Oxford is a rattling good yarn, if questionable history. One shocker follows another, all composed in tight, footnoted prose. Mr. Streitz, Director of the Oxford Institute, has been pursuing the truth about William Shakespeare for some six years and here disgorges most of everything he has learned. As noted above, he posits one surprise after another. This reviewer couldn’t put the book down.
First he insists that the seventeenth Earl of Oxford, Edward de Vere, was the Author and the barely educated, unsophisticated William Shakespeare only a convenient, contracted cover. Secondly he says that the thirteen year-old Elizabeth, soon to be the so-called Virgin Queen of England, was Oxford’s mother. (The 16th Earl conveniently died after the baby was christened.) Thomas Seymour, at the time husband of Katherine Parr, one of Henry VIII’s discards, supposedly fathered him.

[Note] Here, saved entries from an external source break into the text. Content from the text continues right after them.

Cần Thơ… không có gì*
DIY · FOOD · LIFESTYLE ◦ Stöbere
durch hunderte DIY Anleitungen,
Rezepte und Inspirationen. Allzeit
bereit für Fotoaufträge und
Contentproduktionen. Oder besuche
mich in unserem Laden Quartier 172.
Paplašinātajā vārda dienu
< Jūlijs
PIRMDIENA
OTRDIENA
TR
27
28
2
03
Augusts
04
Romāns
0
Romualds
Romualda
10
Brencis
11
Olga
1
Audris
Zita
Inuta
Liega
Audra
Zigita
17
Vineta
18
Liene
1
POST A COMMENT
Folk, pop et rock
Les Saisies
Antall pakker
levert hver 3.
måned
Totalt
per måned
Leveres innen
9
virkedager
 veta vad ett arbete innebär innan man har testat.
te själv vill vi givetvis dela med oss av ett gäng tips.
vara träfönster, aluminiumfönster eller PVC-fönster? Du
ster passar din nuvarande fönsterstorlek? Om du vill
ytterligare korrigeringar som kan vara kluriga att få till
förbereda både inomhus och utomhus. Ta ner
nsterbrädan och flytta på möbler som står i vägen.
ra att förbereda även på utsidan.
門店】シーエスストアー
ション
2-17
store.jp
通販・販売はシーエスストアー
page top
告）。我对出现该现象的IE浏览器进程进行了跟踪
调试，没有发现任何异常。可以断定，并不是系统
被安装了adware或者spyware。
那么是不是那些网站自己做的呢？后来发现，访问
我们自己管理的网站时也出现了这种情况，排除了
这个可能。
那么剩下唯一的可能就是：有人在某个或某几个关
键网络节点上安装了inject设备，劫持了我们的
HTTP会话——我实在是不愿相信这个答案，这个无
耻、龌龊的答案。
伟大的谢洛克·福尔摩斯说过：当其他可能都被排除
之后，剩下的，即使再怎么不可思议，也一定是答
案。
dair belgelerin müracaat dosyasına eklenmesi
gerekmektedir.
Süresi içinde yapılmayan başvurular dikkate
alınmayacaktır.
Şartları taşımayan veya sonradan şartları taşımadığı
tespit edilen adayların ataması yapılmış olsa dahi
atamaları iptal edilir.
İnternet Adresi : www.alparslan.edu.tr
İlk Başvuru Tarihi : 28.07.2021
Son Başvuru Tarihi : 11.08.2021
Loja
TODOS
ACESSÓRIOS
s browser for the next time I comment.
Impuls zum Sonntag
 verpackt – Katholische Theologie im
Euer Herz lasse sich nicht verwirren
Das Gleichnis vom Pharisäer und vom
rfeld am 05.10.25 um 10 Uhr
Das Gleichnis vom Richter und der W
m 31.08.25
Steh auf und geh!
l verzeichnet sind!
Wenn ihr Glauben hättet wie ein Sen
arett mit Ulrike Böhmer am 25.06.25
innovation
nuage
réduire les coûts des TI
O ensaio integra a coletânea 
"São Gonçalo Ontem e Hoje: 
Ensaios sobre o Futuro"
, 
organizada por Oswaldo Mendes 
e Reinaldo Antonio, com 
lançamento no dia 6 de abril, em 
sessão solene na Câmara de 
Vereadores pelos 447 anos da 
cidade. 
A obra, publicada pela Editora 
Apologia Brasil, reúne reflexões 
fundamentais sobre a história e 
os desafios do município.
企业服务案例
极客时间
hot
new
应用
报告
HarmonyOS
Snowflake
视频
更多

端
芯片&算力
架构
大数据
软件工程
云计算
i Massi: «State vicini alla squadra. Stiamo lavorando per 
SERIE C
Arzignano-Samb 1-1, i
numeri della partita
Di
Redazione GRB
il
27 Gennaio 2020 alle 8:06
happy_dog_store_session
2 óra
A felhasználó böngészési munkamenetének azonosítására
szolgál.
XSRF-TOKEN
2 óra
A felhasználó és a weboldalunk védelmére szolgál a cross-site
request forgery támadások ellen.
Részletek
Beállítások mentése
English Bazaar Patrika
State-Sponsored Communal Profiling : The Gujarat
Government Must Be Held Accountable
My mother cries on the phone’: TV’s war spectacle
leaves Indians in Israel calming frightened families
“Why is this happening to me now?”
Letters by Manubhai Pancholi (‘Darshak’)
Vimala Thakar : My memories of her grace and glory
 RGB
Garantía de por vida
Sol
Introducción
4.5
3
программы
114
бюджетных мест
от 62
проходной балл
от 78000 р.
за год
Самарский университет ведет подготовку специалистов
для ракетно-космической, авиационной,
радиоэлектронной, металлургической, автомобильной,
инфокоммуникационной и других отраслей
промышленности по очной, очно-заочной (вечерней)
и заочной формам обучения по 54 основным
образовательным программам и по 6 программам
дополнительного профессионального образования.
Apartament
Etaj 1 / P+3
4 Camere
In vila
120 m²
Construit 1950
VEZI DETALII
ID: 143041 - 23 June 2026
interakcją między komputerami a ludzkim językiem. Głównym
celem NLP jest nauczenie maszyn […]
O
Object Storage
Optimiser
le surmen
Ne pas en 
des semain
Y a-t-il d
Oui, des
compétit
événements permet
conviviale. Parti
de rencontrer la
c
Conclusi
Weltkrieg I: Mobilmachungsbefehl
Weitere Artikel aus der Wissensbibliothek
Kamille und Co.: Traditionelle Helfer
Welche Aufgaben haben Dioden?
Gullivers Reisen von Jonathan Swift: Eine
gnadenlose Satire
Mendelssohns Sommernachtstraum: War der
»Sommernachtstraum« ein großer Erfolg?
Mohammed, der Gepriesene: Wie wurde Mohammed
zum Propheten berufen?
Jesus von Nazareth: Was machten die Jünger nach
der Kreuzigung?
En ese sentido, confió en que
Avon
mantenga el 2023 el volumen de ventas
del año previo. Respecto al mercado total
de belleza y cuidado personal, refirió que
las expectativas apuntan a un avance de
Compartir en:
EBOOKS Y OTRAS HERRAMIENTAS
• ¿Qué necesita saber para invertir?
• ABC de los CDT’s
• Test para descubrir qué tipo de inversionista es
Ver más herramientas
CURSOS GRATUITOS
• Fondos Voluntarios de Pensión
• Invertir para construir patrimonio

Next, Elizabeth supposedly had four more children by Robert Dudley, later to be the Earl of Leicester. Two were boys, both raised as children of nobility. Elizabeth’s councilor ordered one, Essex, executed for treason. Then Streitz advances the theory that Elizabeth seduced her own son, Oxford, the Author, and had a fifth child. This child of incest became the Earl of Southampton, a protégé of Oxford’s, and close to the Author.
Are you dizzy yet? How about the fact that Southampton was also an ancestor of Princess Diana? Thus the two current Princes are descendents of Oxford, the real William Shakespeare.
If acknowledged to the English public, Oxford and each of the other three illegitimate but male Tudors would be preferable as the next king to the Scot son of the Catholic Bloody Mary. But Elizabeth dithered and died without changing the succession. After the coronation of James Stuart, the oldest son, Oxford, may have escaped to the Isle of Mann and continued his writing. Certainly, since Streitz gives Oxford credit for most of the Elizabethan and some post-Elizabethan canon, whether ever credited to Shakespeare or not, the Author needs every day beyond Oxford’s reputed death that the revisionist can give him.
This progression of hard-to swallow assertions is fiercely argued with the aid of quotes from ancient documents, impressive research, and textual interpretations of the Author’s words. Dignitaries, including Supreme Court justices, testify to the good sense of Oxford’s candidacy as the Author. A fine index and an impressive bibliography support the arguments. As one reads, Streitz carries one along.
Over four hundred years, the lack of newspapers, general illiteracy, and a fierce, feudal government that squashed gossip have rolled a hard to penetrate blanket over the events of the late sixteenth century. Will we ever know? Mr. Streitz hopes that at some time the Author’s original manuscripts will be found in some cobwebbed closet and, lo, the handwriting will be Oxford’s! Will a confession of Queen Elizabeth’s lust be found in Westminster Cathedral?
In the meantime, calumny flies. The Folger Shakespeare Library “has destroyed its reputation…” “Those in high academic positions have suppressed a full investigation…and slandered those who dissented…” In return, Harold Bloom, Shakespeare Professor at Yale is quoted as saying, “Oxfordians are the sub-literary equivalent of the sub-religious Scientologists. You don’t want to argue with them, as they are dogmatic and abusive.”
If you are not pre-committed to one side or the other, all this is fun. Recommended reading.